*Record extracts*:
<<<<
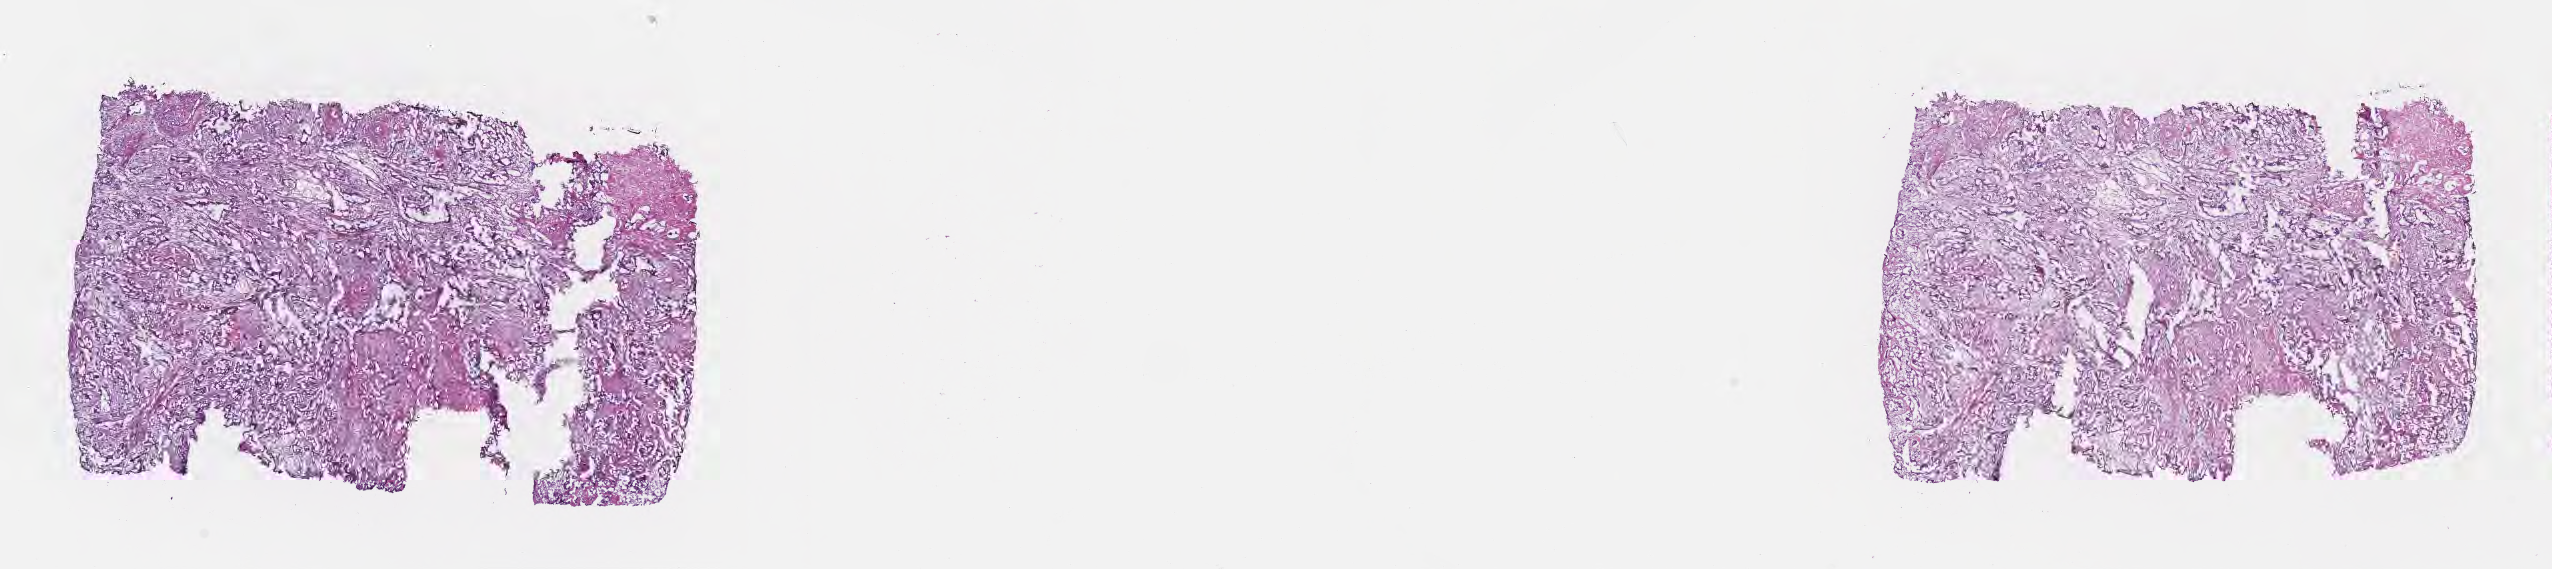
Digitized H&E-stained section, shown as a low-resolution overview of the whole scanned area (about 20.6 x 4.6 mm). Cryosection. Primary tumor. Anatomic site: extrahepatic bile duct. Female patient; age at initial diagnosis 75 years. Slide review estimates, as recorded: tumor cells 80%, tumor nuclei 80%, stromal cells 20%, necrosis 0%, normal cells 0%. Infiltration values recorded for this section: lymphocyte infiltration 5%, monocyte infiltration 2%, neutrophil infiltration 7%.
Histologic diagnosis: Cholangiocarcinoma. Section: bottom of the tissue portion. AJCC pathologic stage: Stage IIIB.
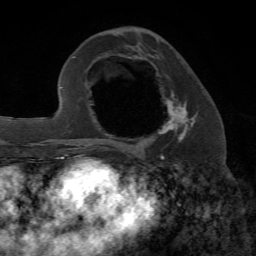
Breast MRI, one axial slice. Slice 27 of 72 in the series (ordered by position). Cropped to one breast. Dynamic contrast-enhanced series, time point 2 of 7 at this slice position (early post-contrast). 1.5 T. TE 4.2 ms, TR 8.7 ms. 2.2 mm slice thickness. 256 × 256 image matrix, field of view 180 × 180 mm. Female patient.
Annotated regions visible in this slice (semi-automatic segmentation, software-assisted and operator-edited):
- enhancing-tissue mask used for the functional tumour volume (all voxels passing the contrast-enhancement thresholds inside the analysis volume; usually the tumour): bounding box [x1, y1, x2, y2] px = [122, 93, 198, 152]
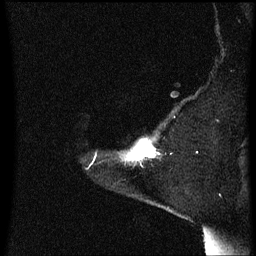
Breast MRI (dynamic contrast-enhanced), one sagittal slice. Position 53 of 60 along the scan axis. Dynamic contrast-enhanced series, image 2 of 3 at this slice position (ordered by acquisition). 1.5 T. TE 4.2 ms, TR 8.4 ms. 256 × 256 image matrix, field of view 200 × 200 mm. Female patient, age 54 years. Case-level facts recorded for this patient, not image findings: setting: breast cancer imaged before/during neoadjuvant chemotherapy; receptor status: HR-positive, HER2-negative.
Outlined on this slice (semi-automatic segmentation, software-assisted and operator-edited):
- analysis volume of interest (the breast-tissue region the enhancement analysis was run in; not a lesion): bounding box <125,140,158,167> (left, top, right, bottom; pixels)
- tumour enhancement mask (voxels above the 70 % enhancement threshold inside the analysis volume of interest): <132,140,156,161>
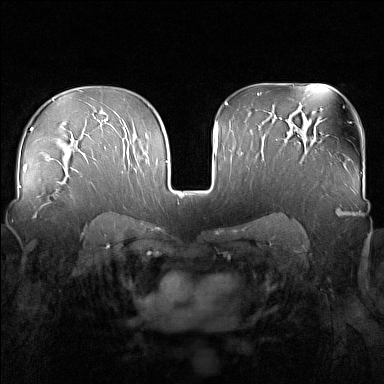
Breast MRI (dynamic contrast-enhanced), one axial slice; position 103 of 160 along the scan axis; dynamic contrast-enhanced series, time point 2 of 7 at this slice position (early post-contrast); 1.5 T; TE 1.8 ms, TR 5 ms; 384 × 384 image matrix, field of view 340 × 340 mm. Female patient.
Structures marked on this image (semi-automatic segmentation, software-assisted and operator-edited):
- enhancing-tissue mask used for the functional tumour volume (all voxels passing the contrast-enhancement thresholds inside the analysis volume; usually the tumour): bounding box [x1, y1, x2, y2] px = [33, 181, 63, 218]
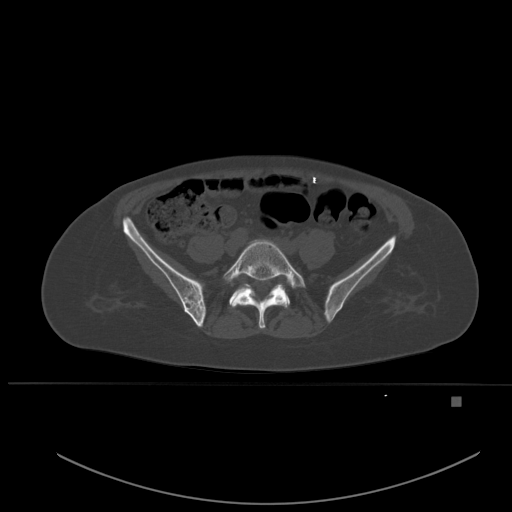
CT including the spine, one axial slice; position 152 of 651 along the scan axis; bone window (W 1800 / L 400 HU); 1.5 mm slice thickness; 512 × 512 image matrix, field of view 443 × 443 mm. Patient: female, 49 years. From the clinical record (not read from this slice): primary cancer: breast.
Outlined on this slice (semi-automatically segmented with operator editing):
- L5 vertebra: bounding box <223,239,305,329> (left, top, right, bottom; pixels)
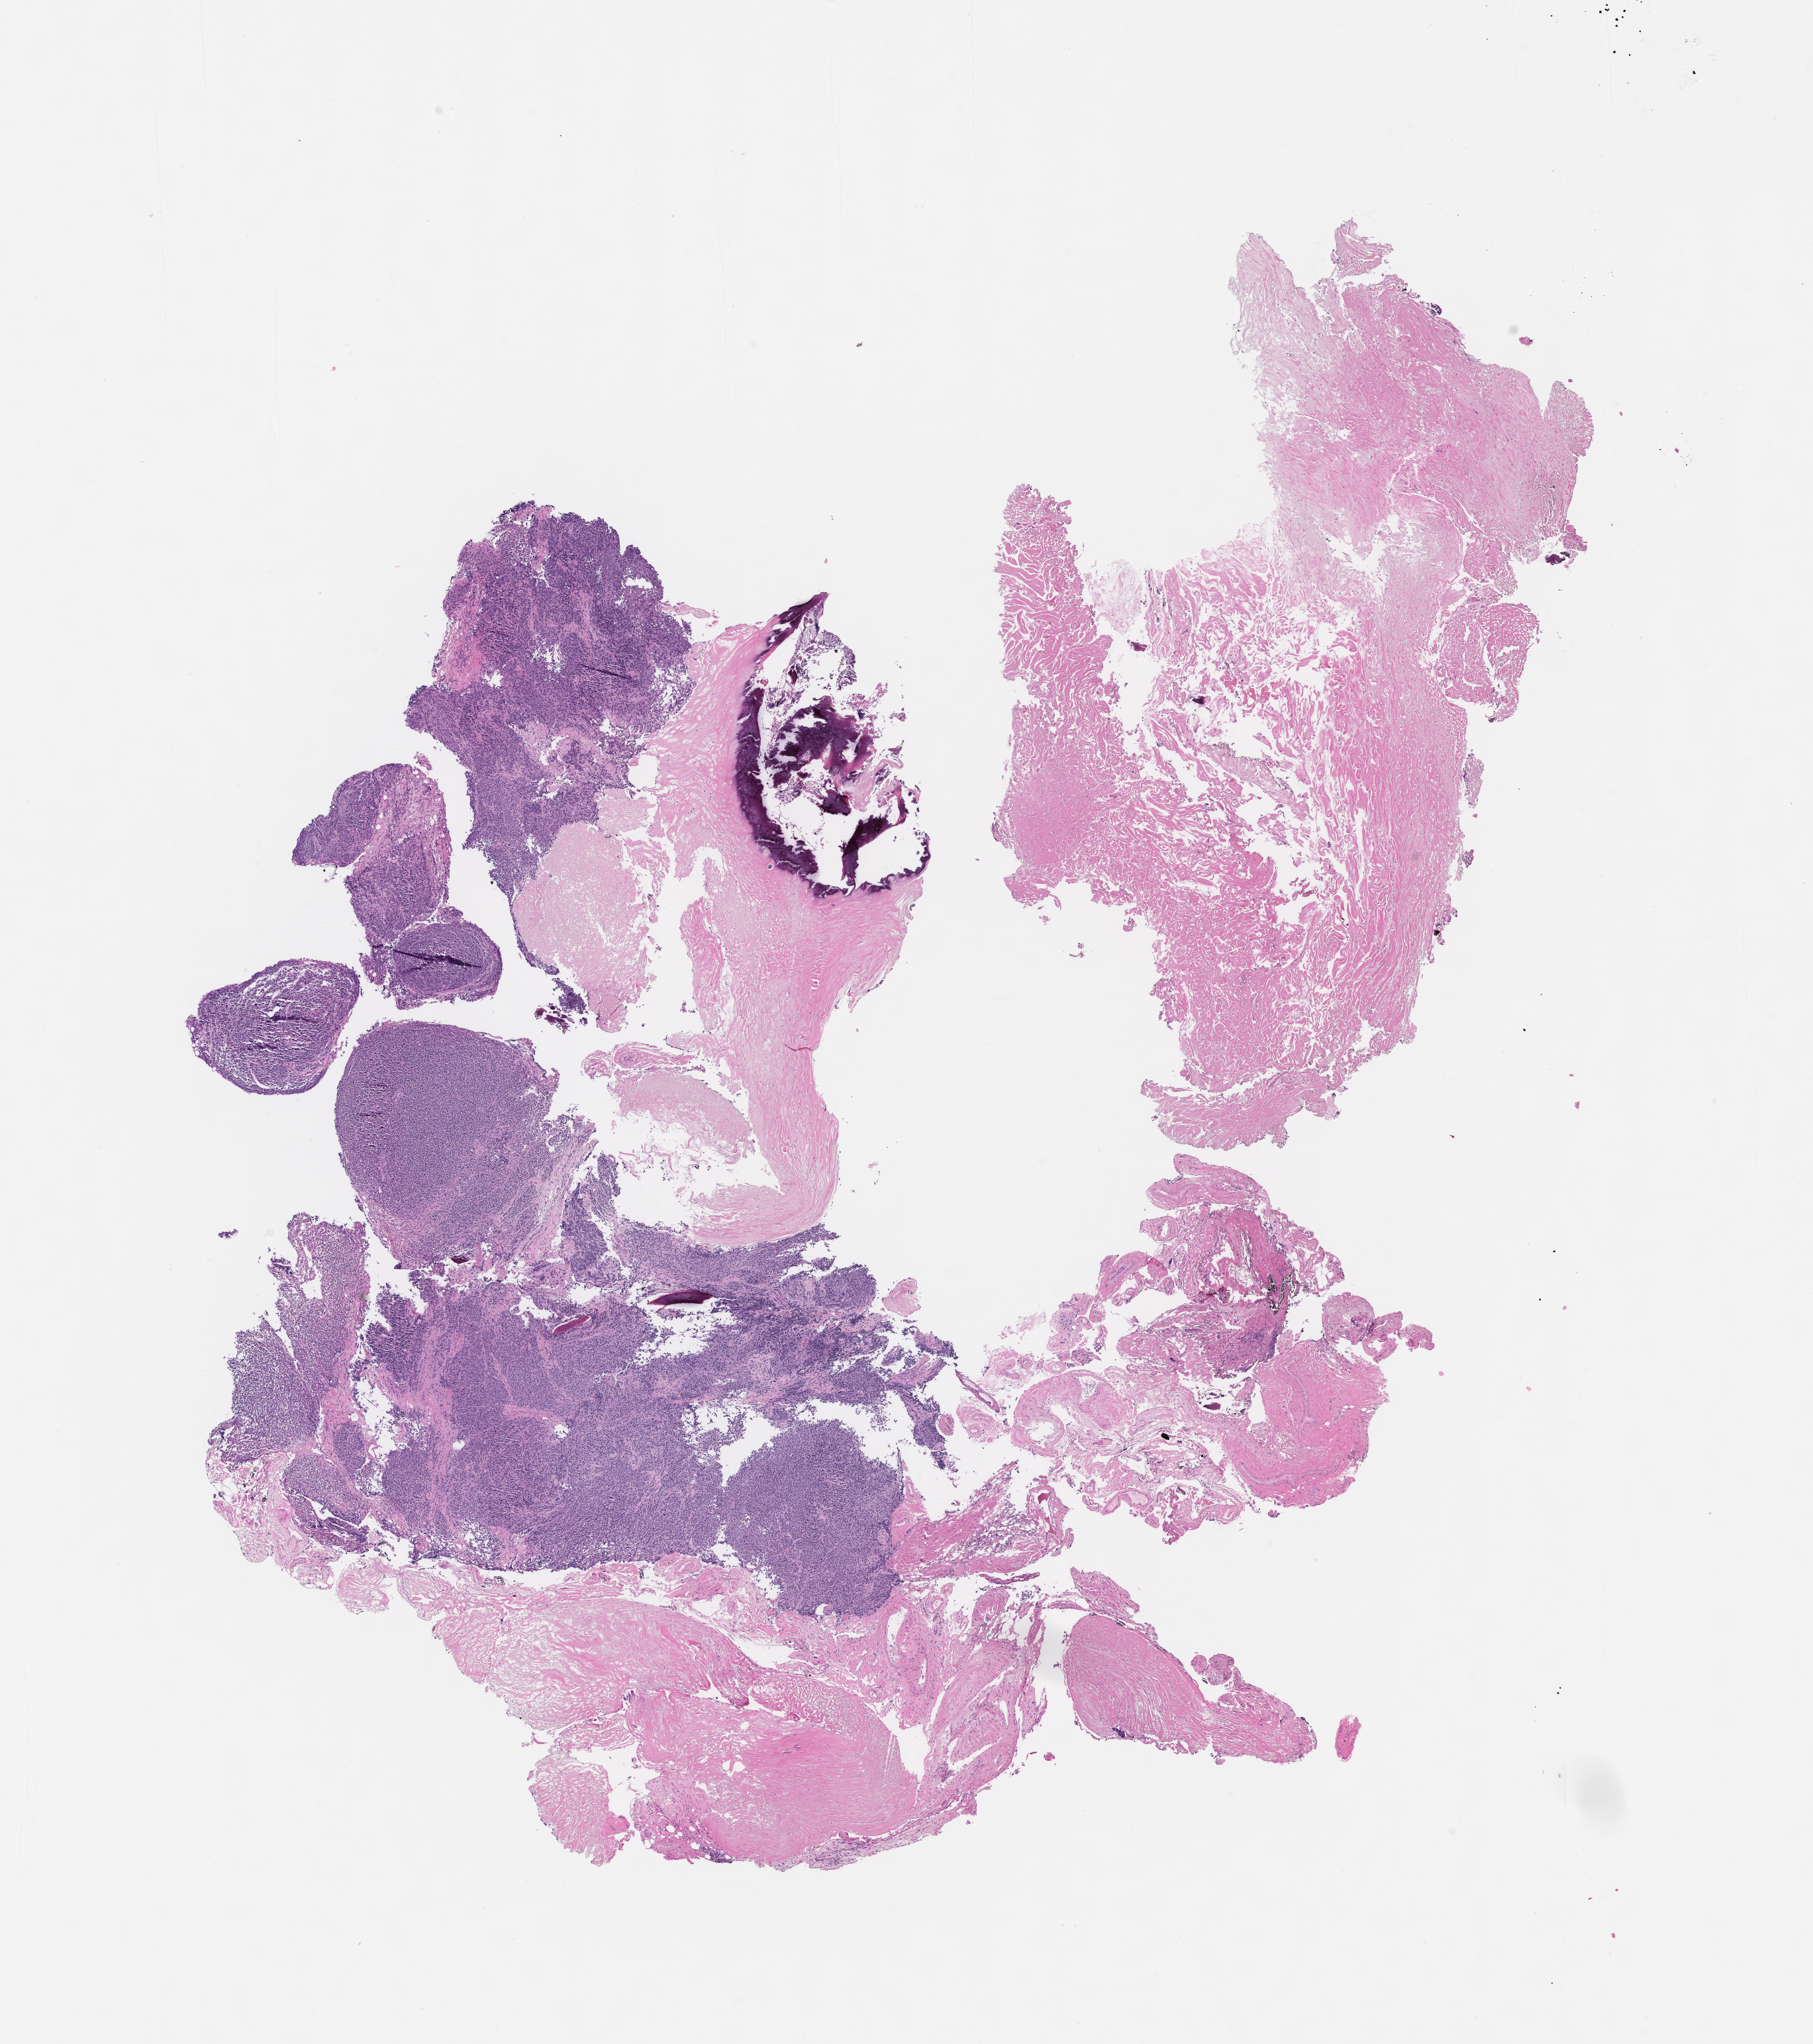
Whole-slide image, hematoxylin and eosin (H&E) stain — shown as a low-resolution overview of the whole scanned area (about 11.1 x 12.5 mm), formalin-fixed paraffin-embedded section, tissue site: bone marrow. Male patient.
This section: primary tumor. Diagnosis: Plasma Cell Myeloma.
>>>>
*Problem requirements*: Where a line in the records above contains "usually", include it in the count, and give only that number.

*Response*: 2